By this I mean the free, full, flow of blood that produces limbs that can tolerate a breeze painlessly. They want to go to bed without socks on and they want hands others are willing to hold or be touched by.

Of course, this is the parasympathetic dominance so ardently sought by those who advocate relaxation as an antidote to stress. But I find quite often that these therapists only emphasize muscular softness and postural stillness. There is rarely any attention paid to the processes and positions that would insure warmth.

In order to truly grow warmer, peripheral vasodilatation should arise from a corrective maneuver, or at least one that doesn’t contribute to significant and adverse deformation of the nervous tissue. Whenever someone moves in a direction that enhances warmth, you can bet that they’re correcting.

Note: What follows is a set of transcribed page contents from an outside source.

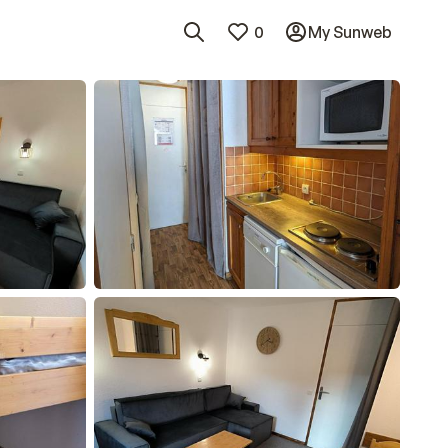
0
My Sunweb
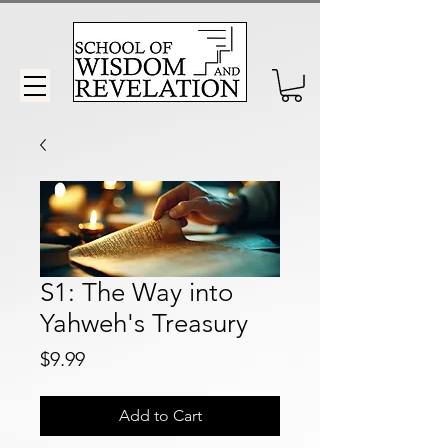
S1: The Way into
Yahweh's Treasury
Price
$9.99
Add to Cart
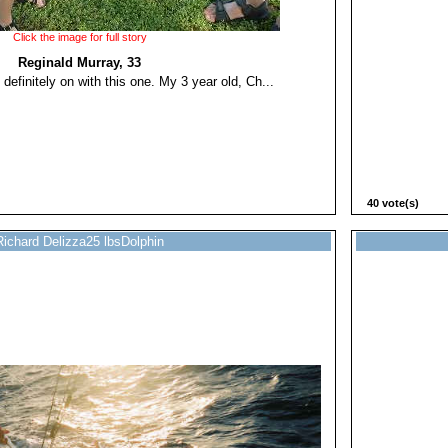
Click the image for full story
Reginald Murray, 33
 definitely on with this one. My 3 year old, Ch...
40 vote(s)
Richard Delizza25 lbsDolphin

Modalities that draw blood to the region in response to the application of external heat might promote healing, but once they are removed, there is no reason for this increased flow to remain. If healing is not required for relief, this kind of care is purely palliative.

Although growing warmer in response to movement is the result of a complex series of chemical interactions, its manifestation is a simple blushing, an internal sense of flowing and a softening akin to melting in the muscles.

Think of the competitive swimmer on the blocks. Their display of a floppy, pliable body is not the result of relaxation, but physiologic warmth. They go on to display during the course of their event that they can be repetitively deformed without pain.

This is the kind of health I’m certain we need for any pain relief that is prolonged and profound. It arises in the presence of therapy that encourages spontaneous corrective movement, deep diaphragmatic breathing and instruction in resting postures that reduce neural tautness.

None of these will necessarily occur if you just wait for them, they need the presence, handling and instruction of a therapist who understands that this seemingly simple aspect of functioning is essential for recovery.

When it happens in our presence, we know that it was the therapy, and not just time, that truly helped. This is something the doctor is unlikely to ever know.